■ **THE DATA**
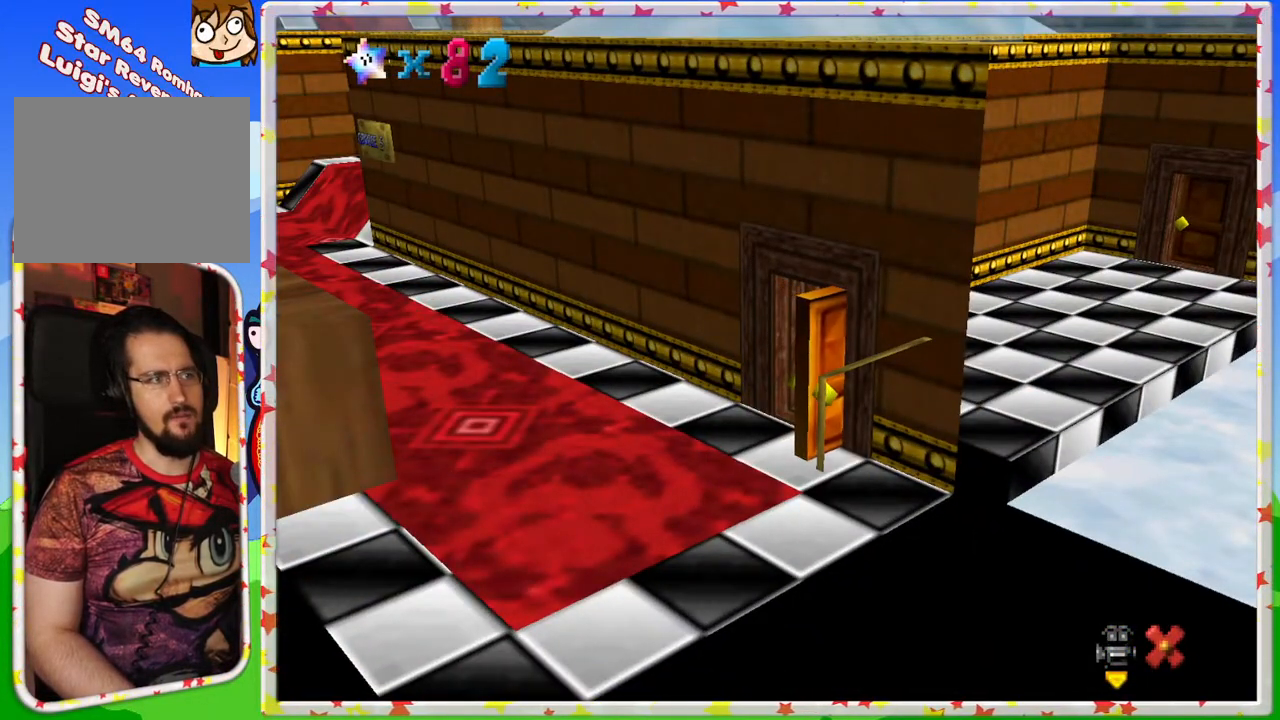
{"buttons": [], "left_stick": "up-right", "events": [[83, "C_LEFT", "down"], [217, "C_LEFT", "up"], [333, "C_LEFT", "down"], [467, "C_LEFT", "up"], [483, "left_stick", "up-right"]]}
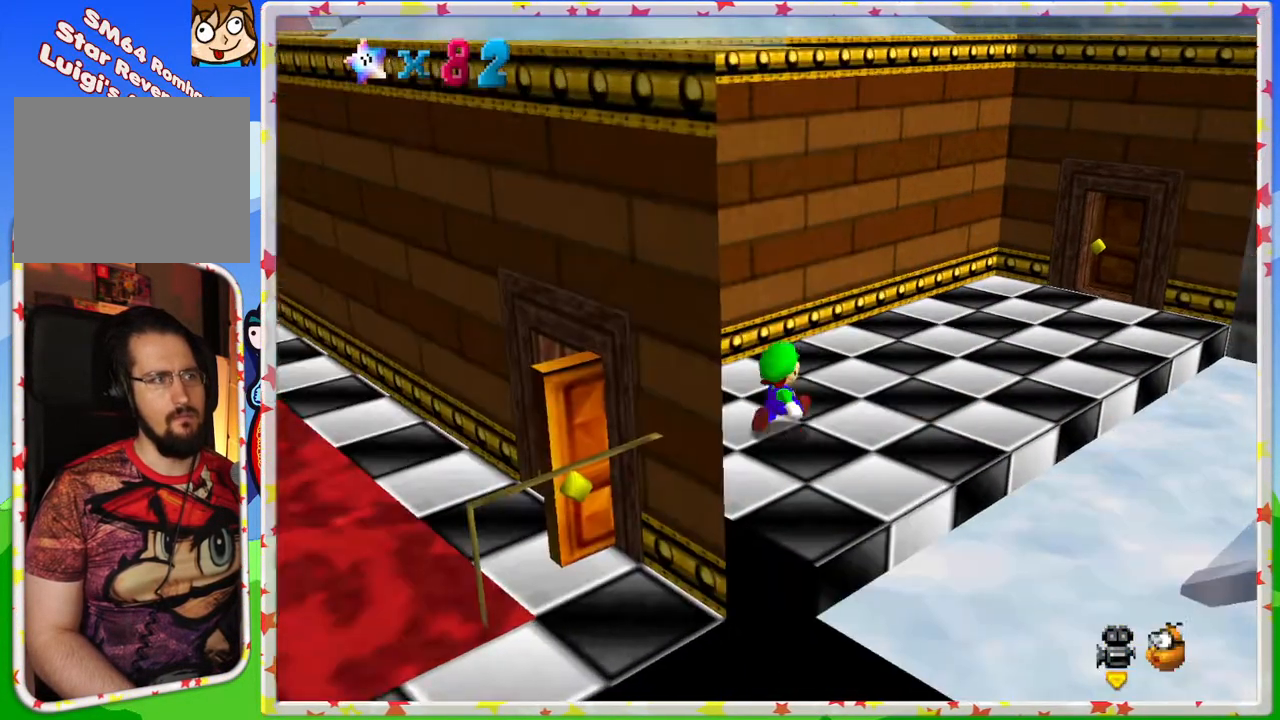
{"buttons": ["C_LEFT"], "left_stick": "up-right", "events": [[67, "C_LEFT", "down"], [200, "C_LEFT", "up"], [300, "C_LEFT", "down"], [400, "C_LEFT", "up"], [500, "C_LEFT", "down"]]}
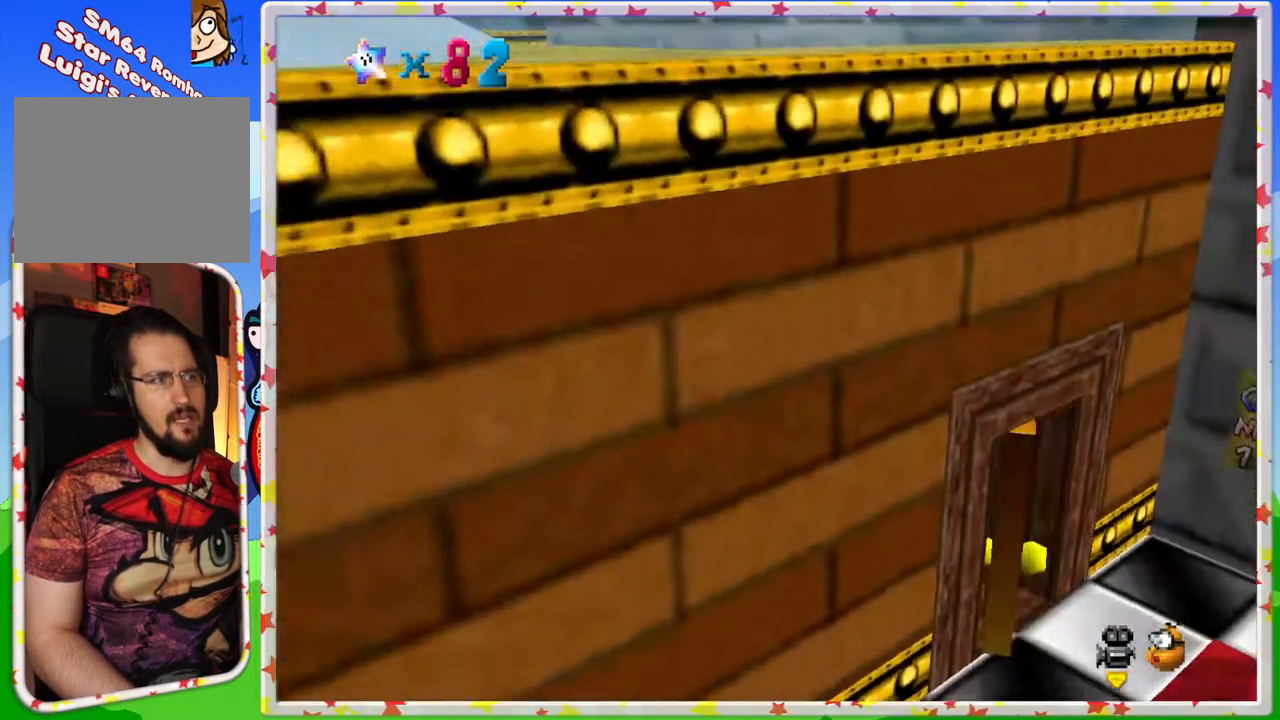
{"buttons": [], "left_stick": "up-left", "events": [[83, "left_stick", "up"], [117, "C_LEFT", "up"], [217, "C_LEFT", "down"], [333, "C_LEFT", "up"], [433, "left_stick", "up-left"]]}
---
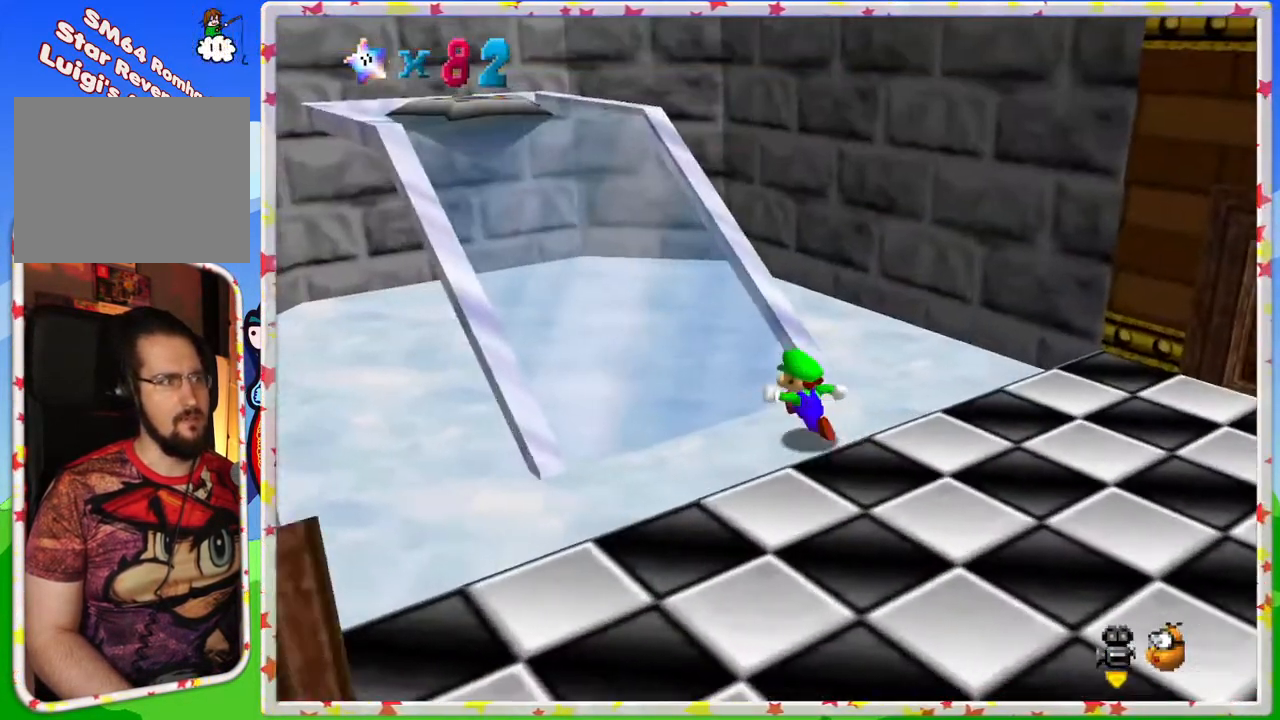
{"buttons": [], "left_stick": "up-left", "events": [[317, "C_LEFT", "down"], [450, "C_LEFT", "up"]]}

■ **WORK ORDER**
If a line in the records contains the word "right", copy it.

■ **ANSWER TO THIS PROBLEM**
{"buttons": [], "left_stick": "up-right", "events": [[83, "C_LEFT", "down"], [217, "C_LEFT", "up"], [333, "C_LEFT", "down"], [467, "C_LEFT", "up"], [483, "left_stick", "up-right"]]}
{"buttons": ["C_LEFT"], "left_stick": "up-right", "events": [[67, "C_LEFT", "down"], [200, "C_LEFT", "up"], [300, "C_LEFT", "down"], [400, "C_LEFT", "up"], [500, "C_LEFT", "down"]]}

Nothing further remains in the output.